Avalkredit und Darlehen stellen auch keine Einheit dar, die eine Zusammenfassung rechtfertigt. Zwar ist des denkbar mehrere Schuldverhältnisse zusammenzufassen, wenn diese wirtschaftlich zusammenhängen und es des Zweck des § 8 Nr. 1 lit. a GewStG widersprechen würde, die Zusammenfassung unberücksichtigt zu lassen, BFH vom 19.02.1991 – I R 127/86, BStBl. 1991 II 765. Dabei ist als Zweck zu berücksichtigen, dass die Hinzurechnung die Besteuerung der objektiven Ertragskraft des Gewerbebetriebes herzustellen sucht. Im Einzelfall ist es daher möglich auf Verbindlichkeiten gegenüber unterschiedlichen Gläubigern zusammenzufassen, wenn gerade – so noch die tatbestandlichen Voraussetzungen der Dauerschuldzinsen in § 8 Nr. 1 GewStG a.F. – die Verknüpfung die längerfristige Nutzung von Kreditmitteln sichert, BFH vom 04.06.2013 – I R 89/02, BStBl. 2004 II 517. Eine Zusammenfassung strukturell unterschiedlicher Rechtsgründe ist jedoch nicht vorgesehen, BFH vom 20.06.1990 – I R 127/86, BStBl. 1990 II 915. Damit ist die Zusammenfassung eines Kredites, der auf Rückzahlung der Darlehensmittel gerichtet ist mit einem Avalkredit, der im Kern eine Bürgschaft darstellt, nicht möglich.

§ 8 Nr. 1 GewStG a.F.: Bereitstellungszinsen

BFH vom 10.07.1996 – I R 12/96, BStBl. 1997 II 253

[Vorinstanz: FG Schleswig-Holstein, EFG 1996, 447]

Bemessungsgrundlage der Gewerbesteuer ist der Gewerbeertrag, § 6 GewStG. Dieser ermittelt sich nach § 7 S. 1 GewStG aus dem nach einkommen- und körperschaftsteuerlichen Vorschriften und für gewerbesteuerliche Zwecke modifizierten Gewinns, der um Hinzurechnungen nach § 8 GewStG und um Kürzungen nach § 9 GewStG vermehrt bzw. gemindert ist.

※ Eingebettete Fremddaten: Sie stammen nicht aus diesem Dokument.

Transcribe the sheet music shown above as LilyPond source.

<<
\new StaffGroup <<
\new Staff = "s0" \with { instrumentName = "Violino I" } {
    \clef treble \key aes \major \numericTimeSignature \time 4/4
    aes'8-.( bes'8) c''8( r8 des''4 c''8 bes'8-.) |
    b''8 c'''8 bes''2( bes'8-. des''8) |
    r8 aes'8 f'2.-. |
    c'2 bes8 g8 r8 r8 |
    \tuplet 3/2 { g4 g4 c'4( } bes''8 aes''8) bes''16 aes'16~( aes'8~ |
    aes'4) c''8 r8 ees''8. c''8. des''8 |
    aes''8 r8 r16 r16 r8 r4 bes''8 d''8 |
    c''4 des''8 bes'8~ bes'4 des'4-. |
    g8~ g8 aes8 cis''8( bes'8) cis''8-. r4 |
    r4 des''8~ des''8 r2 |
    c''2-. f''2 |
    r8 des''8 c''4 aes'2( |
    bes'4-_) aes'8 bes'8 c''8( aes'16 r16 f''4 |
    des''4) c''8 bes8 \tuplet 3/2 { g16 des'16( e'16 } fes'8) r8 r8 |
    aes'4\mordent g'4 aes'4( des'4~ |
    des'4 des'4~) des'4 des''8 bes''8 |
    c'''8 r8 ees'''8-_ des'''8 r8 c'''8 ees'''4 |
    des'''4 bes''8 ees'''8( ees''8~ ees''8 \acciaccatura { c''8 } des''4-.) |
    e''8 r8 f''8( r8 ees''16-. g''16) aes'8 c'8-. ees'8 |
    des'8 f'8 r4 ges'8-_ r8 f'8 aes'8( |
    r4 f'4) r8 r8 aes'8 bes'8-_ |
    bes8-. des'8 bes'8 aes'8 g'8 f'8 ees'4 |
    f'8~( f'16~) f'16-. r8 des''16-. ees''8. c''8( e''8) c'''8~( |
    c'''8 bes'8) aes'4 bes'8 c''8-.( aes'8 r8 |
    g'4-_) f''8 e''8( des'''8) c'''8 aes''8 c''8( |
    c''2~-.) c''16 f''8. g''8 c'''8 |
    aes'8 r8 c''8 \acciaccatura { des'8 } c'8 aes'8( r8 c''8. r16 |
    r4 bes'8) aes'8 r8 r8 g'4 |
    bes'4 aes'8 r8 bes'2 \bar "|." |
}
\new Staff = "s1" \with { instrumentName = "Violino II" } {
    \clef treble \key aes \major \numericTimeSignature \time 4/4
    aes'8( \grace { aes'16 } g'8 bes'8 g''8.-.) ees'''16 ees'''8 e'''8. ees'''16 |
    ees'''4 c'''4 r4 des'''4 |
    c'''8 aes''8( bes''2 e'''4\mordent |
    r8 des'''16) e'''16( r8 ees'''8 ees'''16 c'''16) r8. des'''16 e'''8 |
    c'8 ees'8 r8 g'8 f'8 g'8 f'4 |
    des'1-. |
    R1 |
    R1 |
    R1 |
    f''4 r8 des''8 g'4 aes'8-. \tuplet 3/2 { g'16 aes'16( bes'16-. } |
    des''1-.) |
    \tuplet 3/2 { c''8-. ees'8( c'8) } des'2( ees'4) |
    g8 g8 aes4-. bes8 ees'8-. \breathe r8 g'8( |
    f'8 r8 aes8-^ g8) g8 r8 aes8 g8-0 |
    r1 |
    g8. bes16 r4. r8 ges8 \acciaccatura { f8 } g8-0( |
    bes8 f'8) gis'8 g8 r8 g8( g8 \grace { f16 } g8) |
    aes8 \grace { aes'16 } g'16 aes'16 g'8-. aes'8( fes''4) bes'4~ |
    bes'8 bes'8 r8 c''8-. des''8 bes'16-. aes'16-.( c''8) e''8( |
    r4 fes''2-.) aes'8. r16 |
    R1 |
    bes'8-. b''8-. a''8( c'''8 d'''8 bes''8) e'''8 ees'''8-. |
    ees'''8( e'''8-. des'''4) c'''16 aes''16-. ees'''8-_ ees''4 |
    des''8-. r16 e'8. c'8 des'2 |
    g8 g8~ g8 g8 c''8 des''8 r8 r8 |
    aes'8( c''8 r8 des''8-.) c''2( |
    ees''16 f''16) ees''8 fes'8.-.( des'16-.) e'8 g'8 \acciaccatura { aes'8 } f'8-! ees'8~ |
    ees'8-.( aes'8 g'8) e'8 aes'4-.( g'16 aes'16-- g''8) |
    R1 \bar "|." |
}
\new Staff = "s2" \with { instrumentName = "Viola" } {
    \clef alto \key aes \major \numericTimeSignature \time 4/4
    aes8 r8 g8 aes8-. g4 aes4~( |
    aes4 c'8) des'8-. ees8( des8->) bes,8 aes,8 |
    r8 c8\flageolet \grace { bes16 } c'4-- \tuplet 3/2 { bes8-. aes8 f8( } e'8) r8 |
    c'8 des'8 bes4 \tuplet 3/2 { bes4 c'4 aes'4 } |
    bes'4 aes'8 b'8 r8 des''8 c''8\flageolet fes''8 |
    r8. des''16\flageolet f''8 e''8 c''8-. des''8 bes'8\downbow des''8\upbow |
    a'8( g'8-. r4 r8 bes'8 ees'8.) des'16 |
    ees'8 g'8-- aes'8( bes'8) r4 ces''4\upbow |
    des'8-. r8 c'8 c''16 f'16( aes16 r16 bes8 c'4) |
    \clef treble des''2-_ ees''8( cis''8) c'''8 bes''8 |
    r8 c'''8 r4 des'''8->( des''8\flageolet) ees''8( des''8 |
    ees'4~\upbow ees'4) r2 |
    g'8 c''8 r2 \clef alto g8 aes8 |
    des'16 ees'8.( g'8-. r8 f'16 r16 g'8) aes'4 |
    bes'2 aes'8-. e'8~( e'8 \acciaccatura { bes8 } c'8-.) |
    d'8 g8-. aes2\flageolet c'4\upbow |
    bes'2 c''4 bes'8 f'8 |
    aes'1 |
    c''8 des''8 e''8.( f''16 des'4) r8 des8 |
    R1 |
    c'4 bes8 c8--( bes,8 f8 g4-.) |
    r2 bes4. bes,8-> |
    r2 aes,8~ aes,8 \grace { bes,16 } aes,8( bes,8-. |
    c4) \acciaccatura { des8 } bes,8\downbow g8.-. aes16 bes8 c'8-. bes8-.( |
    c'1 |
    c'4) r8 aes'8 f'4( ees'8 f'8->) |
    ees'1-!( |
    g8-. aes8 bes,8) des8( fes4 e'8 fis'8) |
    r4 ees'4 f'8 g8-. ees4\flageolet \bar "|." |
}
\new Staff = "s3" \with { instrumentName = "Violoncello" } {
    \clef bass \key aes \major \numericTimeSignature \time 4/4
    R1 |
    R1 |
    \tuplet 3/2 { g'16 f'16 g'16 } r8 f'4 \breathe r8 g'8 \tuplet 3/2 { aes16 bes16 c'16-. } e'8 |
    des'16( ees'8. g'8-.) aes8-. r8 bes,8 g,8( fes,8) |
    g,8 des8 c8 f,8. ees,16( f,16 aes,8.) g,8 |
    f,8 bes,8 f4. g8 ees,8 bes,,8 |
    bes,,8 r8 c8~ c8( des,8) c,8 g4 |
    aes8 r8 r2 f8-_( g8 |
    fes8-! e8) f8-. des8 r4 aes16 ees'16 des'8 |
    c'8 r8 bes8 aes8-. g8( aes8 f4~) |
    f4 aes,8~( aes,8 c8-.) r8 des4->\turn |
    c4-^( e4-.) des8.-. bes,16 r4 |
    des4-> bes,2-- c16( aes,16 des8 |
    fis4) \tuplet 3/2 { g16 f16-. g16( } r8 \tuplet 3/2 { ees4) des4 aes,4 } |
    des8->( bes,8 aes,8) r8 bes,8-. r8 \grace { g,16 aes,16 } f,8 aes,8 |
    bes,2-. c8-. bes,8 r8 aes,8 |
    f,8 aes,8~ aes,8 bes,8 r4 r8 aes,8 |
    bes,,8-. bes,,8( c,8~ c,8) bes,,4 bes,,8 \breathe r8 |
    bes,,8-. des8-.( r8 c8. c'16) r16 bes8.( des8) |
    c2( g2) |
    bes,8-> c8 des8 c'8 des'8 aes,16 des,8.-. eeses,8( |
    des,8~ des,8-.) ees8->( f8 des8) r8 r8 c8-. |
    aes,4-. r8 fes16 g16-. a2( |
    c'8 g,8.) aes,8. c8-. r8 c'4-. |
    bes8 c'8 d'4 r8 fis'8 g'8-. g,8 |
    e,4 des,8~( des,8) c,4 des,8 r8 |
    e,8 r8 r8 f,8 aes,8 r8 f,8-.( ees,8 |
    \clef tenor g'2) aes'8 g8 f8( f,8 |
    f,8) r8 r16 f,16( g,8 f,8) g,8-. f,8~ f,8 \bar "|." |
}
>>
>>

Nach § 8 Nr. 1 lit. a GewStG unterliegen Finanzierungsaufwendungen der Hinzurechnung. Bis zum Erhebungszeitraum 1990 beschränkte die sich Hinzurechnung auf Zinsen. Der Hinzurechnung unterlagen lediglich Zinsen im Rechtssinne nach §§ 246, 248 Abs. 1 BGB. Ab dem Erhebungszeitraum 1991 unterliegen der Hinzurechnung Entgelte für Schulden der Hinzurechnung. Der Kreis der hinzurechnungspflichtigen Beträge wurde damit erheblich erweitert. Fraglich ist jedoch, ob der Hinzurechnung nur die für eigentlich Nutzungsmöglichkeit zu erbringende Gegenleistung im engeren Sinne der Hinzurechnung unterliegt, so wohl BFH vom 08.03.1984 – I R 31/80, BStBl. 1984 II 623, oder ob alle Aufwendungen, die ohne die Inanspruchnahme der Schulden nicht entstanden wären, der Hinzurechnung unterliegt. Im Streitfall kann diese Frage jedoch offen bleiben, da Bereitstellungszinsen in keinem Fall unter den Entgeltbegriff des § 8 Nr. 1 lit. a GewStG fallen. Denn Bereitstellungszinsen dienen nicht der Inanspruchnahme von Fremdkapital, sonder der Bereitstellung und der Bereithaltung der erst später ausgezahlten Mittel. Es fehlt bis zur Auszahlung dieser Mittel an einer Kapitalschuld, die von § 8 Nr. 1 lit. a GewStG vorausgesetzt wird. Darüber hinaus stellen die Bereitstellungszinsen auch wirtschaftlich kein Entgelt für Schulden aus gleichem Grund dar.